INSTRUCTIONS FOR THE TASK: Nothing other than the lines from the one containing "For every layout" through the last line of the data below should be output, each reproduced exactly.

┌─ INPUT DATA

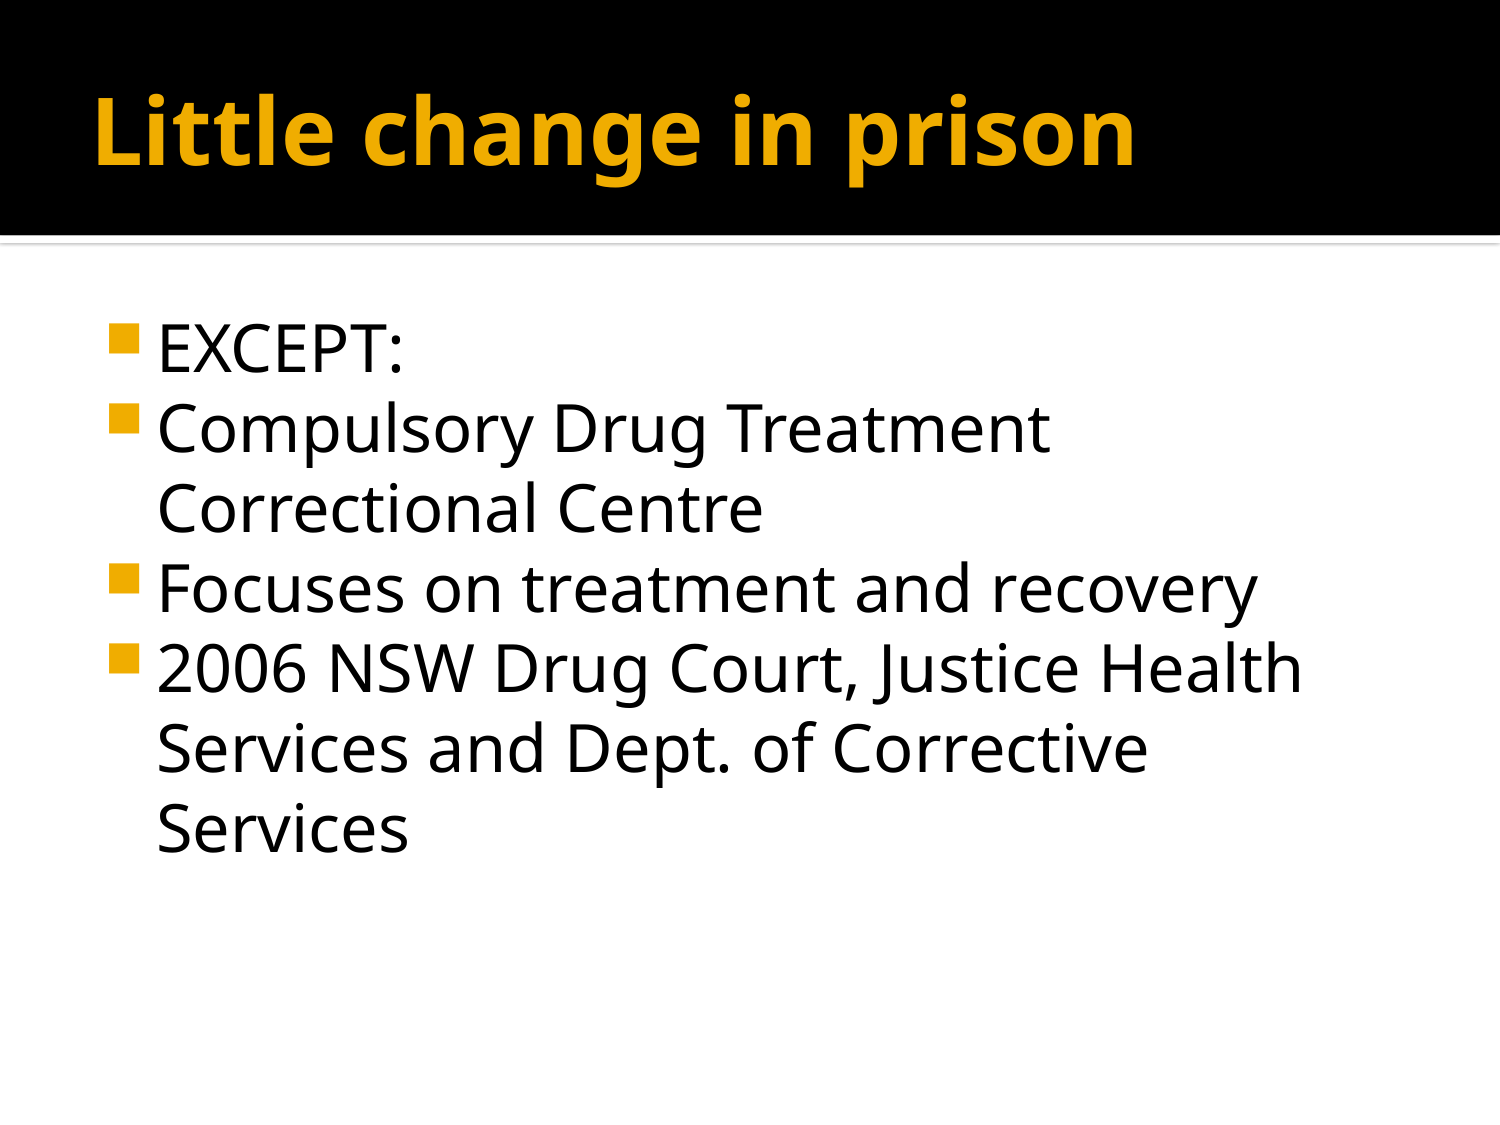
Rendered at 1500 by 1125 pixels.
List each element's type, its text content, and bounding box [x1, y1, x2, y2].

list EXCEPT: Compulsory Drug Treatment Correctional Centre Focuses on treatment and recovery 2006 NSW Drug Court, Justice Health Services and Dept. of Corrective Services [75, 291, 1425, 1050]
title Little change in prison [75, 25, 1425, 231]
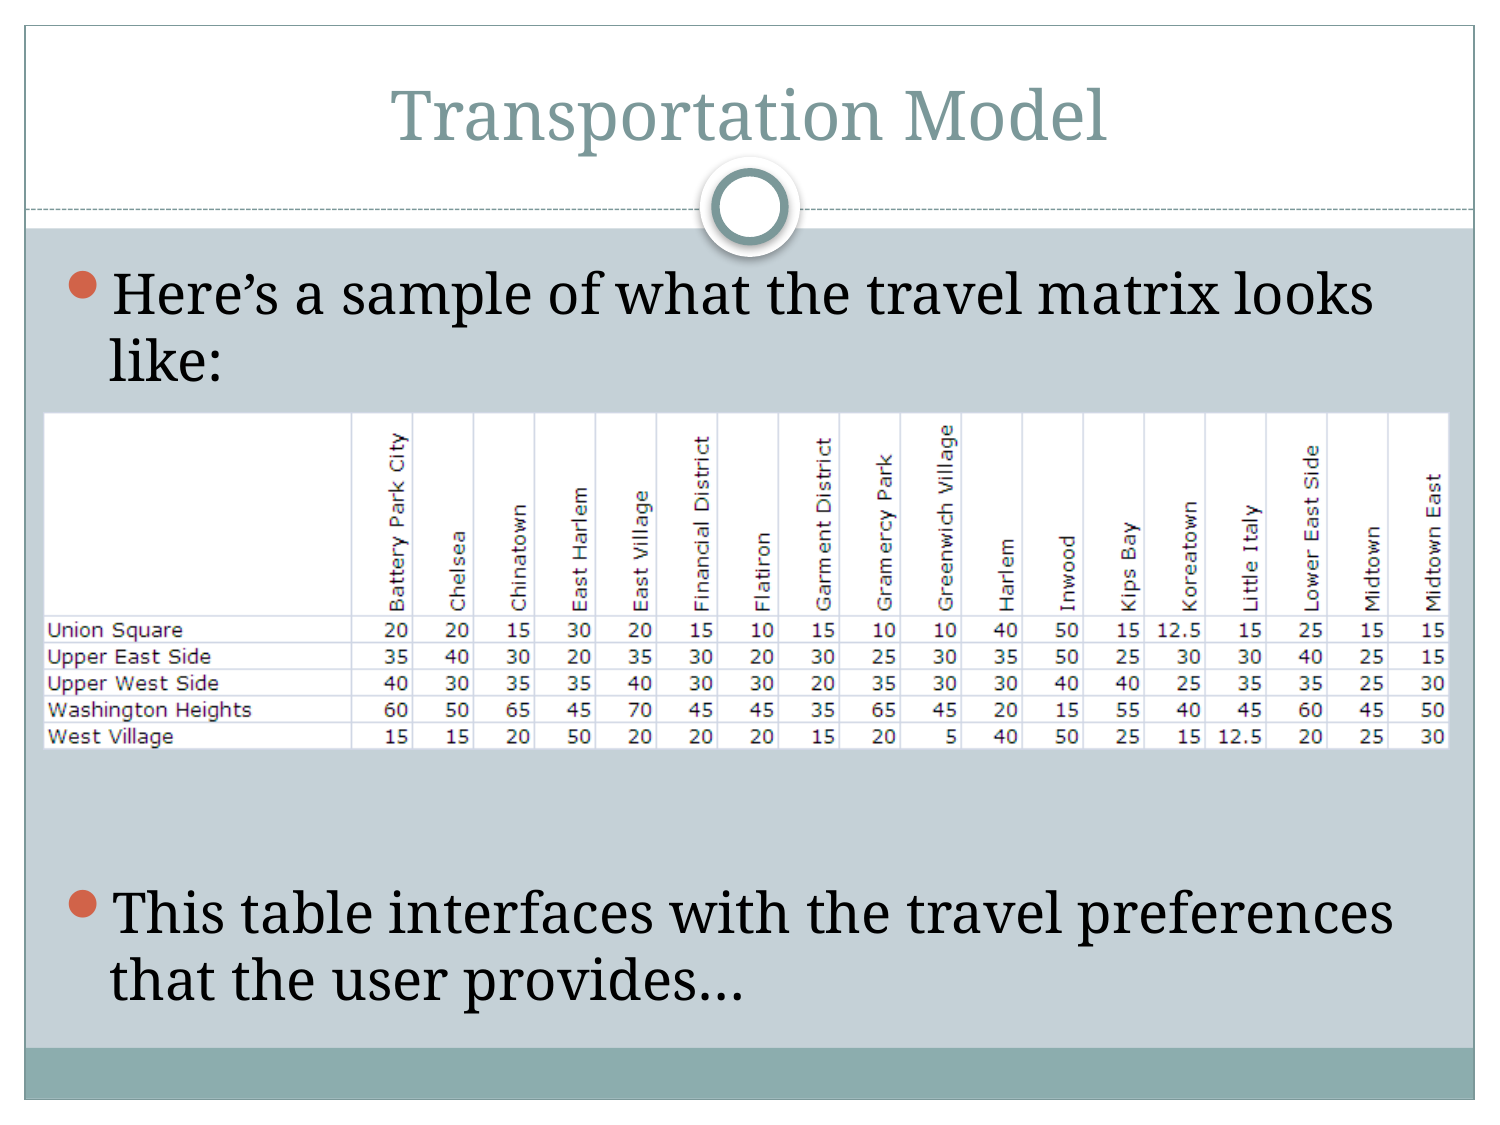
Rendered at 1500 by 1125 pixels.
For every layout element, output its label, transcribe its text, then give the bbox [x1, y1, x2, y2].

list Here’s a sample of what the travel matrix looks like: This table interfaces with the travel preferences that the user provides… [50, 250, 1450, 411]
picture [43, 412, 1451, 751]
list Here’s a sample of what the travel matrix looks like: This table interfaces with the travel preferences that the user provides… [50, 760, 1450, 1001]
title Transportation Model [49, 37, 1450, 162]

└─

ANSWER TO THIS EXERCISE:
For every layout element, output its label, transcribe its text, then give the bbox [x1, y1, x2, y2].

list Here’s a sample of what the travel matrix looks like: This table interfaces with the travel preferences that the user provides… [50, 250, 1450, 411]
picture [43, 412, 1451, 751]
list Here’s a sample of what the travel matrix looks like: This table interfaces with the travel preferences that the user provides… [50, 760, 1450, 1001]
title Transportation Model [49, 37, 1450, 162]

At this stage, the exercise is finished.